One of the inherent problems with demand response is that the loads are not continuously variable. Inductive motors have their rpm's locked to the 60 Hz grid, electronic power supplies are regulated for constant power and nobody wants to see you pulsing the lights up and down to stabilize the grid. The Transverter can use the batteries to smooth the transitions of demand response turning things off and on, which is a major improvement. However, microprocessors have parameters that allow you to trade off computing throughput for energy consumption and are, more or less, continuously variable. This, combined with the Transverter system opens the doors for the data centers going from being the biggest problem in the electrical sector to being the biggest solution for the electrical sector.

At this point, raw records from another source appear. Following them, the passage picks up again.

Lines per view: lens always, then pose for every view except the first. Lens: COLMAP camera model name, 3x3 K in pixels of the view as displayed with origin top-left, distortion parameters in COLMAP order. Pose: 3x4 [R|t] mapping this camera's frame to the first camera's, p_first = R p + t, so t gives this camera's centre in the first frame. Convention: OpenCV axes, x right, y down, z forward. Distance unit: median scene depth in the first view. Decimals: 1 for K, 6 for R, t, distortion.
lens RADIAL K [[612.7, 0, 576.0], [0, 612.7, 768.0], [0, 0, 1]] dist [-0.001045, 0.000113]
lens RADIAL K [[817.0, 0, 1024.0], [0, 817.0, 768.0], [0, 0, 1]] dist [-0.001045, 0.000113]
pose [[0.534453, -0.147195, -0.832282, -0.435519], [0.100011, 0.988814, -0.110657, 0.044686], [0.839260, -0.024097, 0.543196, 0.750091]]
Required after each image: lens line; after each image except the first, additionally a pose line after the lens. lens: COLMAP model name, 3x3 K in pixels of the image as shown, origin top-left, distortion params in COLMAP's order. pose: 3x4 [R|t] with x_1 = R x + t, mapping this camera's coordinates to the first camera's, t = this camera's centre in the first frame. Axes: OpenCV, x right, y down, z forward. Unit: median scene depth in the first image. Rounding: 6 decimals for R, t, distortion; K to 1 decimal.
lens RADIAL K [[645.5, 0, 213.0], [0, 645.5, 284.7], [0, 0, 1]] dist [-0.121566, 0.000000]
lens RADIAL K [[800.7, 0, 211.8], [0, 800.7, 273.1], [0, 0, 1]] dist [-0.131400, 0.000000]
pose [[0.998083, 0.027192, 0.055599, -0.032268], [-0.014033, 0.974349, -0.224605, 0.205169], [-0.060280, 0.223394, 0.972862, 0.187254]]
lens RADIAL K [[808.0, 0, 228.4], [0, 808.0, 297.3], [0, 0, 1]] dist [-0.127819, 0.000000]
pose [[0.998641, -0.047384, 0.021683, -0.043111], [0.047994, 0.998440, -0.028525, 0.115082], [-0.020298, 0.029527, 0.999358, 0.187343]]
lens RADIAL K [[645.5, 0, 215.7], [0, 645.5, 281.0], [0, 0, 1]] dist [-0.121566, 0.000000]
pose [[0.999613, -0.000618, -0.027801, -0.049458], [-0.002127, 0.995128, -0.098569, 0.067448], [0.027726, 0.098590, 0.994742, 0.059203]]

The Server Farm of the Future. These will have Transverter based UPS systems which will also integrate the solar power coming from an entire roof of solar panels. The actual blade servers will be a combination of 120 vac and 48 VDC with the transition working towards more DC because of the higher efficiency and lower cost. The system will be broken up into small sub-systems of 8 – 16 kW which will have full capability to operate autonomously. The entire facility will be power factor corrected. The batteries will be advanced Li-ion and the electronics and batteries will have a design life the same as the solar panels, 25-30 years. The batteries will support 1.5 hours of rated load back up which will be about 3 hours of typical load backup. The solar array will be sized to fully support the load at midday. In a grid blackout, the solar combined with the batteries would support an entire working day and the system could run indefinitely without the grid at reduced power levels. These same Li-ion batteries will be able to offset the grid’s use patterns (see http://www.transverter.com/smart.html), still with a 30 year expected life. The batteries for the UPS system will also be continuously used to smooth the transitions of things turning on and off. When there is a power failure, there will be full use of the solar power and the Transverter systems will integrate directly to fuel cells for longer backup time. The real dynamic here is that the parameters of the servers will continuously be adjusted, on a second by second basis, to optimize the stability of the energy system. This is the Holy Grail of demand response, where the power consumption can be smoothly and continuously adjusted in response to what is happening with the grid. This will be optimized so the speed of computation is slowed down to respond to energy demand but is barely perceivable. This will eliminate the need for peaker plants all together and will have such a massive positive impact on the grid that the Utility companies are sure to participate financially with lower rates and other incentives. Communities will be fighting to be the one to have the privilege of hosting the next big data center.